Proving that the multiplicative group modulo $2^r$ are cyclic iff $r<3$

Question

No idea how to start, can someone give me a hint?

Show that $(\mathbb{Z}/2^r\mathbb{Z})^*$ is a cyclic group if and only if $r<3$.

Answer 1

Hint: It is easy to verify directly that the group is cyclic if $r=0$, $1$, or $2$.

To show the group is not cyclic if $r\ge 3$, note that in a cyclic group the equation $x^2=1$ has at most $2$ solutions. But if $r\ge 3$, then the congruence $x^2\equiv 1\pmod{2^r}$ has, beside the two obvious solutions, solutions $x\equiv 2^{r-1}\pm 1\pmod{2^r}$.

Added: We show that if a finite group $G$ is cyclic, then the equation $x^2=1$, where $1$ is the identity element, has at most two solutions.

Let $G$ have $n$ elements, and let $g$ be a generator of $G$. So every element of $G$ is of the shape $g^k$, where $1\le k\le n$, and $g^n=1$.
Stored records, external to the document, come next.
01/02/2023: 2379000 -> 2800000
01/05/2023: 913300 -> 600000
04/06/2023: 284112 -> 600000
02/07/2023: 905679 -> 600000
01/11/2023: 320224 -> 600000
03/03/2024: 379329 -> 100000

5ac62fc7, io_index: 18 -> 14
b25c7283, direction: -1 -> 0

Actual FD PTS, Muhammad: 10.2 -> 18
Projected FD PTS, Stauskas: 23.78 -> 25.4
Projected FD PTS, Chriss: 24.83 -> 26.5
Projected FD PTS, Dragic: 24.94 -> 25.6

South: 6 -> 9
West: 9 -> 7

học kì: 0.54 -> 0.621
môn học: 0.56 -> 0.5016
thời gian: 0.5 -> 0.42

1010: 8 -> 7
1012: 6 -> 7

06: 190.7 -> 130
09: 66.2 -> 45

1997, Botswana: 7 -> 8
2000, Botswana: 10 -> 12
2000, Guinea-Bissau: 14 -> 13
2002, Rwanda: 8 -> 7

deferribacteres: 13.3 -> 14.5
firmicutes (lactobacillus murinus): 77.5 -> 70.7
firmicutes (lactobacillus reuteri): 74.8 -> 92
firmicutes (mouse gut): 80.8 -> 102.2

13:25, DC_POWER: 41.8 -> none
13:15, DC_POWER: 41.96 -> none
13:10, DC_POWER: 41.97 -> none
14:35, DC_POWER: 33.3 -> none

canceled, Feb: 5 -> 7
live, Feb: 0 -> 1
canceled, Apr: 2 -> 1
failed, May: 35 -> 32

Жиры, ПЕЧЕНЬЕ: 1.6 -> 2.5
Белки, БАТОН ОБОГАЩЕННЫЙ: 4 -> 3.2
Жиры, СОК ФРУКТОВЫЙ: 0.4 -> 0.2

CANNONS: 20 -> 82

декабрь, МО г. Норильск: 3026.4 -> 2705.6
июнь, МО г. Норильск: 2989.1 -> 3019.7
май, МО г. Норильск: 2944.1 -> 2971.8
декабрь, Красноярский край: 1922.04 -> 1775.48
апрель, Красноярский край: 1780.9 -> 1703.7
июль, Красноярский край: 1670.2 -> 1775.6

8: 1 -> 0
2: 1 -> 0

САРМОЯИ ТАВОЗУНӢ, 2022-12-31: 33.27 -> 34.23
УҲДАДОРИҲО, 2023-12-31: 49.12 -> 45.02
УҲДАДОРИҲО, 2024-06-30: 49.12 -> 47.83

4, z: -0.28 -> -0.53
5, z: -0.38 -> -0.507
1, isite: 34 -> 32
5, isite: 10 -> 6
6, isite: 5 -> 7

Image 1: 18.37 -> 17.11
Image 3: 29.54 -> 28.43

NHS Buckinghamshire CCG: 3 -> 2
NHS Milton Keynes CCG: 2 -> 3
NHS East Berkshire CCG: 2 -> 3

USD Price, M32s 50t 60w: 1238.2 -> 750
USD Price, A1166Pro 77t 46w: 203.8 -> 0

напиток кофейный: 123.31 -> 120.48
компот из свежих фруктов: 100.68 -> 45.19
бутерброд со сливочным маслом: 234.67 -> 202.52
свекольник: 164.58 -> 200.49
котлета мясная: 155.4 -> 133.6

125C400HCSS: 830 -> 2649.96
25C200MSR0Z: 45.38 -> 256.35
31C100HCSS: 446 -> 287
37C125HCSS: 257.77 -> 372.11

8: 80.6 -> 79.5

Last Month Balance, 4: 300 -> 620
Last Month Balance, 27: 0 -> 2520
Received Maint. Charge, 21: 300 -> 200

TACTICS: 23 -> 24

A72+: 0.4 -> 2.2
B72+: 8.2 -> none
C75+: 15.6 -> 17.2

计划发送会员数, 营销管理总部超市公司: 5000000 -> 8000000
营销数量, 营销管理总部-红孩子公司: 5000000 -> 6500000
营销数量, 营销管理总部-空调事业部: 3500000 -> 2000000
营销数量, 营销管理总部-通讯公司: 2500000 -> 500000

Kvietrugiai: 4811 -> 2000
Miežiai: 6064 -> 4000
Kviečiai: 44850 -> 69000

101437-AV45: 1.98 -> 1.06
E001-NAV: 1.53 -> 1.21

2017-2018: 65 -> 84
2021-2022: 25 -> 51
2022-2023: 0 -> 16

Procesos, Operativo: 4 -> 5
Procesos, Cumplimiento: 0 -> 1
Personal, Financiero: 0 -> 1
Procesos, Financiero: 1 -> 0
Suppose that $x^2=1$. Then $x=g^t$ for some $r$ between $1$ and $n$, and $g^{2t}=1$. It follows that $2t$ divides $n$. If $t\ne n$, then $2\le 2t\lt 2n$. Thus we must have $2t=n$. We conclude that there is at most one solution of $x^2=1$ other than the trivial solution $x=1$.